# Week 1 — Q4–Q6 (Podcasts ingestion + chunking + search)

This notebook fetches DataTalks.Club podcasts, chunks paragraphs, indexes with **minsearch**, and answers a query.

In [118]:
import os, io, json, requests, traceback
from typing import Iterable, Callable, Dict, Any, List
from dataclasses import dataclass
import frontmatter
import sys
import re
import math

# Add the parent directory ('..') to the system path
sys.path.append(os.path.abspath('..'))

from minsearch import Index

from ai_data_pipelines.github_docs.github import GithubRepositoryDataReader
from ai_data_pipelines.common.chunking import sliding_window, chunk_documents

## Q4 — Download the podcast data and count records

In [119]:
@dataclass
class RawFile:
    filename: str
    content: str

In [120]:
reader = GithubRepositoryDataReader(
    repo_owner="DataTalksClub",
    repo_name="datatalksclub.github.io",
    allowed_extensions={"md", "mdx"},
    filename_filter=lambda p: p.startswith("_podcast/") and not p.endswith("_template.md")
)
raw = reader.read()
raw_docs = [RawFile(filename=f.filename, content=f.content) for f in raw]

In [121]:
def parse_frontmatter(raw_docs):
    parsed = []
    for rf in raw_docs:
        try:
            post = frontmatter.loads(rf.content)
            d = post.to_dict()
            d["filename"] = rf.filename
            parsed.append(d)
        except Exception as e:
            print(e)
            print(rf)
            pass
    return parsed

docs = parse_frontmatter(raw_docs)
len(docs)

184

## Q5 — Chunk by paragraphs (size=30, overlap=15) and count chunks

In [122]:
# Q5 — chunk by transcript paragraphs (size=30, overlap=15 -> step=15)

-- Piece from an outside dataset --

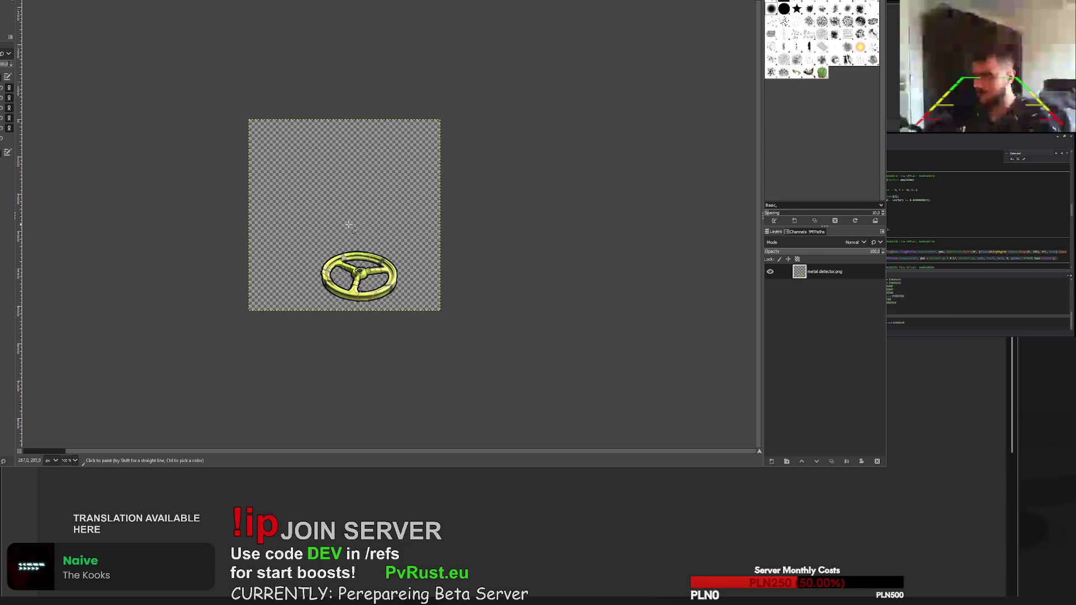
{"action": "scroll", "coordinate": [333, 222], "scroll_direction": "up", "scroll_amount": 7, "text": "ctrl"}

def _split_body_content(body: str) -> list[str]:
    """
    Split markdown body into 'paragraphs' with emphasis on bullet lists.
    - Prefer bullets starting with '*' or '-' at the beginning of a line.
    - Clean trailing attribute blocks like {:target="_blank"}.
    - Fallback to blank-line paragraphs if no bullets found.
    """
    if not body:
        return []

    # Remove a standalone "Links:" line (common in these docs)
    body = re.sub(r'(?im)^\s*links:\s*$', '', body).strip()

    # Extract bullets: lines beginning with * or -
    bullets = re.findall(r'^\s*[\-\*]\s+(.*\S.*)$', body, flags=re.M)
    if bullets:
        clean = [re.sub(r'\{\:.*?\}', '', b).strip() for b in bullets]
        return [c for c in clean if c]

    # Fallback: split by blank lines
    parts = [p.strip() for p in re.split(r'\n\s*\n', body) if p.strip()]
    return parts

def _extract_paragraphs_from_doc(d: dict) -> list[str]:
    paras = []

    # 1) Transcript lines/headers as paragraphs
    tr = d.get("transcript")
    if isinstance(tr, list):
        for entry in tr:
            if isinstance(entry, dict):
                if entry.get("line"):
                    paras.append(str(entry["line"]).strip())
                elif entry.get("header"):
                    paras.append(str(entry["header"]).strip())
            elif isinstance(entry, str) and entry.strip():
                paras.append(entry.strip())

    # 2) Plus any body links/paragraphs in 'content'
    body = d.get("content") or ""
    paras.extend(_split_body_content(body))

    return paras

# Prepare docs for chunking: put the paragraph LIST into the 'content' field
docs_for_chunking = []
skipped = 0
for d in docs:
    fn = d.get("filename","")
    paras = _extract_paragraphs_from_doc(d)
    docs_for_chunking.append({**d, "content": paras})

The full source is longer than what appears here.